▶ _Data to process_:
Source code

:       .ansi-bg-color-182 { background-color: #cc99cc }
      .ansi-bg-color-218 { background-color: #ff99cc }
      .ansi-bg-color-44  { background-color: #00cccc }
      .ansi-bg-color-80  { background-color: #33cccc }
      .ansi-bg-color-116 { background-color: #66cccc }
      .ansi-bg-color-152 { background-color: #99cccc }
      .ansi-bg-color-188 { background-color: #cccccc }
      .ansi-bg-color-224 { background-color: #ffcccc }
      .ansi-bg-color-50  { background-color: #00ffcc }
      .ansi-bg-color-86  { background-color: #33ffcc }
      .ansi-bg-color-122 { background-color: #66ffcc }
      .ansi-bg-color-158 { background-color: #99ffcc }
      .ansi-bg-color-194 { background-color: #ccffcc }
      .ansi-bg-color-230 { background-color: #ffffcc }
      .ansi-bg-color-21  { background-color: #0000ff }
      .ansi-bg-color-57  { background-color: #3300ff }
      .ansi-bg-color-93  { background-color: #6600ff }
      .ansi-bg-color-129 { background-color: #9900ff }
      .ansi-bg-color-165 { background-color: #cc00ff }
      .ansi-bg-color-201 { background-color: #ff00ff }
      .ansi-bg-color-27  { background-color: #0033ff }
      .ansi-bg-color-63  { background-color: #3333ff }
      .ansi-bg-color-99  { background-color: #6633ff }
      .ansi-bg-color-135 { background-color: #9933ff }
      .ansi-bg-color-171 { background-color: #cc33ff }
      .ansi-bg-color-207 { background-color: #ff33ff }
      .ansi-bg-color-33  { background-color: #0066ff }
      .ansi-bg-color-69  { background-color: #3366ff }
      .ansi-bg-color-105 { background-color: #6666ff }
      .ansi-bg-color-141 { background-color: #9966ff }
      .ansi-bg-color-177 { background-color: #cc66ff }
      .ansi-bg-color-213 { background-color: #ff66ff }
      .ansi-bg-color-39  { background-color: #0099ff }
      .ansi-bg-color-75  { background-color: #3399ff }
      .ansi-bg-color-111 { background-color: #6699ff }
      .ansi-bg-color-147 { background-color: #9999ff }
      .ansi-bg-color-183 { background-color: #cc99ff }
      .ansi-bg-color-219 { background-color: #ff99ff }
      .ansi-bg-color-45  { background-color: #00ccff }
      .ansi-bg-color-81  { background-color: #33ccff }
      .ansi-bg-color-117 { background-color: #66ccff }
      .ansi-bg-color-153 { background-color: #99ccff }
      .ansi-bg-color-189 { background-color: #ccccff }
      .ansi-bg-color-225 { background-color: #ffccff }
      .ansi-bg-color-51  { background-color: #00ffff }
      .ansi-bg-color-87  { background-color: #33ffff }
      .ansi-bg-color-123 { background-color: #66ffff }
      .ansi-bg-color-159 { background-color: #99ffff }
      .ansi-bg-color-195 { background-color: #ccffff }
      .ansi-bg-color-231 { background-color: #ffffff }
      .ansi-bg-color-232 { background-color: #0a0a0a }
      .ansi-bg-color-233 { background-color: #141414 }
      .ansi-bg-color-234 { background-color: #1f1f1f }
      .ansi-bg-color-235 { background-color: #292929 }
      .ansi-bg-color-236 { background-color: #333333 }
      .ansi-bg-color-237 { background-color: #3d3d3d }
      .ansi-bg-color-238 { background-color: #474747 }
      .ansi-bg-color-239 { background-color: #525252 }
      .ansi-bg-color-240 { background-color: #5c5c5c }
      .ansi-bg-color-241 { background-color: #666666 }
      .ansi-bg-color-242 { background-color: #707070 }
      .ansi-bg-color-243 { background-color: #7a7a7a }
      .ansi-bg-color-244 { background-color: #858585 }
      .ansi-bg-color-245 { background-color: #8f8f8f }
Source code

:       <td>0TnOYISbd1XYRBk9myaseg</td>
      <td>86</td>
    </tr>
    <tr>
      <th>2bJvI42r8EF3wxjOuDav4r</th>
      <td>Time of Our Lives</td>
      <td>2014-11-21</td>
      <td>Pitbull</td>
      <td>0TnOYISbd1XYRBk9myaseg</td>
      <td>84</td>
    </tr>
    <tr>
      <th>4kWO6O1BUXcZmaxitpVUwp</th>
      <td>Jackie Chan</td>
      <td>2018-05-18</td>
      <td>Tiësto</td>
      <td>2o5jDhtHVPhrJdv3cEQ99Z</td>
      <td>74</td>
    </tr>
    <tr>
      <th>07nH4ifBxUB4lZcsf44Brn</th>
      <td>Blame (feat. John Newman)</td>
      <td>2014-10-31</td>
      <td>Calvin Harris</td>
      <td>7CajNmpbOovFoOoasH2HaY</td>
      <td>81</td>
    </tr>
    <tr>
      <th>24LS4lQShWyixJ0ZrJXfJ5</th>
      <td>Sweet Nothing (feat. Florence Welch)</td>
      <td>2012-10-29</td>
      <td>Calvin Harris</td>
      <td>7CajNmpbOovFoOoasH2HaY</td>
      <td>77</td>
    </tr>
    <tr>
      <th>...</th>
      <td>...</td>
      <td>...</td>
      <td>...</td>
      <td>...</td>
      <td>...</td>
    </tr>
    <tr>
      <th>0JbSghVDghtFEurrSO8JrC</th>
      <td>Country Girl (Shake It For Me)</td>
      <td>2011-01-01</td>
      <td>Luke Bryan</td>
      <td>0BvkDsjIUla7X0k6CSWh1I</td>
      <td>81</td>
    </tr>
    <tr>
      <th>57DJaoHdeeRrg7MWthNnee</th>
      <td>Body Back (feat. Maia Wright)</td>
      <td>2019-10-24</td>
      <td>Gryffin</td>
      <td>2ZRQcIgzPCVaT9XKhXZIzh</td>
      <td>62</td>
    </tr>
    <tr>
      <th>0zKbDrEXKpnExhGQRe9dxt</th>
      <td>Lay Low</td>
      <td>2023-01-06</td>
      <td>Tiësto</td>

▶ _What to work on_:
Repeat the material above exactly, including every line.

▶ _Result for this exercise_:
Source code

:       .ansi-bg-color-182 { background-color: #cc99cc }
      .ansi-bg-color-218 { background-color: #ff99cc }
      .ansi-bg-color-44  { background-color: #00cccc }
      .ansi-bg-color-80  { background-color: #33cccc }
      .ansi-bg-color-116 { background-color: #66cccc }
      .ansi-bg-color-152 { background-color: #99cccc }
      .ansi-bg-color-188 { background-color: #cccccc }
      .ansi-bg-color-224 { background-color: #ffcccc }
      .ansi-bg-color-50  { background-color: #00ffcc }
      .ansi-bg-color-86  { background-color: #33ffcc }
      .ansi-bg-color-122 { background-color: #66ffcc }
      .ansi-bg-color-158 { background-color: #99ffcc }
      .ansi-bg-color-194 { background-color: #ccffcc }
      .ansi-bg-color-230 { background-color: #ffffcc }
      .ansi-bg-color-21  { background-color: #0000ff }
      .ansi-bg-color-57  { background-color: #3300ff }
      .ansi-bg-color-93  { background-color: #6600ff }
      .ansi-bg-color-129 { background-color: #9900ff }
      .ansi-bg-color-165 { background-color: #cc00ff }
      .ansi-bg-color-201 { background-color: #ff00ff }
      .ansi-bg-color-27  { background-color: #0033ff }
      .ansi-bg-color-63  { background-color: #3333ff }
      .ansi-bg-color-99  { background-color: #6633ff }
      .ansi-bg-color-135 { background-color: #9933ff }
      .ansi-bg-color-171 { background-color: #cc33ff }
      .ansi-bg-color-207 { background-color: #ff33ff }
      .ansi-bg-color-33  { background-color: #0066ff }
      .ansi-bg-color-69  { background-color: #3366ff }
      .ansi-bg-color-105 { background-color: #6666ff }
      .ansi-bg-color-141 { background-color: #9966ff }
      .ansi-bg-color-177 { background-color: #cc66ff }
      .ansi-bg-color-213 { background-color: #ff66ff }
      .ansi-bg-color-39  { background-color: #0099ff }
      .ansi-bg-color-75  { background-color: #3399ff }
      .ansi-bg-color-111 { background-color: #6699ff }
      .ansi-bg-color-147 { background-color: #9999ff }
      .ansi-bg-color-183 { background-color: #cc99ff }
      .ansi-bg-color-219 { background-color: #ff99ff }
      .ansi-bg-color-45  { background-color: #00ccff }
      .ansi-bg-color-81  { background-color: #33ccff }
      .ansi-bg-color-117 { background-color: #66ccff }
      .ansi-bg-color-153 { background-color: #99ccff }
      .ansi-bg-color-189 { background-color: #ccccff }
      .ansi-bg-color-225 { background-color: #ffccff }
      .ansi-bg-color-51  { background-color: #00ffff }
      .ansi-bg-color-87  { background-color: #33ffff }
      .ansi-bg-color-123 { background-color: #66ffff }
      .ansi-bg-color-159 { background-color: #99ffff }
      .ansi-bg-color-195 { background-color: #ccffff }
      .ansi-bg-color-231 { background-color: #ffffff }
      .ansi-bg-color-232 { background-color: #0a0a0a }
      .ansi-bg-color-233 { background-color: #141414 }
      .ansi-bg-color-234 { background-color: #1f1f1f }
      .ansi-bg-color-235 { background-color: #292929 }
      .ansi-bg-color-236 { background-color: #333333 }
      .ansi-bg-color-237 { background-color: #3d3d3d }
      .ansi-bg-color-238 { background-color: #474747 }
      .ansi-bg-color-239 { background-color: #525252 }
      .ansi-bg-color-240 { background-color: #5c5c5c }
      .ansi-bg-color-241 { background-color: #666666 }
      .ansi-bg-color-242 { background-color: #707070 }
      .ansi-bg-color-243 { background-color: #7a7a7a }
      .ansi-bg-color-244 { background-color: #858585 }
      .ansi-bg-color-245 { background-color: #8f8f8f }
Source code

:       <td>0TnOYISbd1XYRBk9myaseg</td>
      <td>86</td>
    </tr>
    <tr>
      <th>2bJvI42r8EF3wxjOuDav4r</th>
      <td>Time of Our Lives</td>
      <td>2014-11-21</td>
      <td>Pitbull</td>
      <td>0TnOYISbd1XYRBk9myaseg</td>
      <td>84</td>
    </tr>
    <tr>
      <th>4kWO6O1BUXcZmaxitpVUwp</th>
      <td>Jackie Chan</td>
      <td>2018-05-18</td>
      <td>Tiësto</td>
      <td>2o5jDhtHVPhrJdv3cEQ99Z</td>
      <td>74</td>
    </tr>
    <tr>
      <th>07nH4ifBxUB4lZcsf44Brn</th>
      <td>Blame (feat. John Newman)</td>
      <td>2014-10-31</td>
      <td>Calvin Harris</td>
      <td>7CajNmpbOovFoOoasH2HaY</td>
      <td>81</td>
    </tr>
    <tr>
      <th>24LS4lQShWyixJ0ZrJXfJ5</th>
      <td>Sweet Nothing (feat. Florence Welch)</td>
      <td>2012-10-29</td>
      <td>Calvin Harris</td>
      <td>7CajNmpbOovFoOoasH2HaY</td>
      <td>77</td>
    </tr>
    <tr>
      <th>...</th>
      <td>...</td>
      <td>...</td>
      <td>...</td>
      <td>...</td>
      <td>...</td>
    </tr>
    <tr>
      <th>0JbSghVDghtFEurrSO8JrC</th>
      <td>Country Girl (Shake It For Me)</td>
      <td>2011-01-01</td>
      <td>Luke Bryan</td>
      <td>0BvkDsjIUla7X0k6CSWh1I</td>
      <td>81</td>
    </tr>
    <tr>
      <th>57DJaoHdeeRrg7MWthNnee</th>
      <td>Body Back (feat. Maia Wright)</td>
      <td>2019-10-24</td>
      <td>Gryffin</td>
      <td>2ZRQcIgzPCVaT9XKhXZIzh</td>
      <td>62</td>
    </tr>
    <tr>
      <th>0zKbDrEXKpnExhGQRe9dxt</th>
      <td>Lay Low</td>
      <td>2023-01-06</td>
      <td>Tiësto</td>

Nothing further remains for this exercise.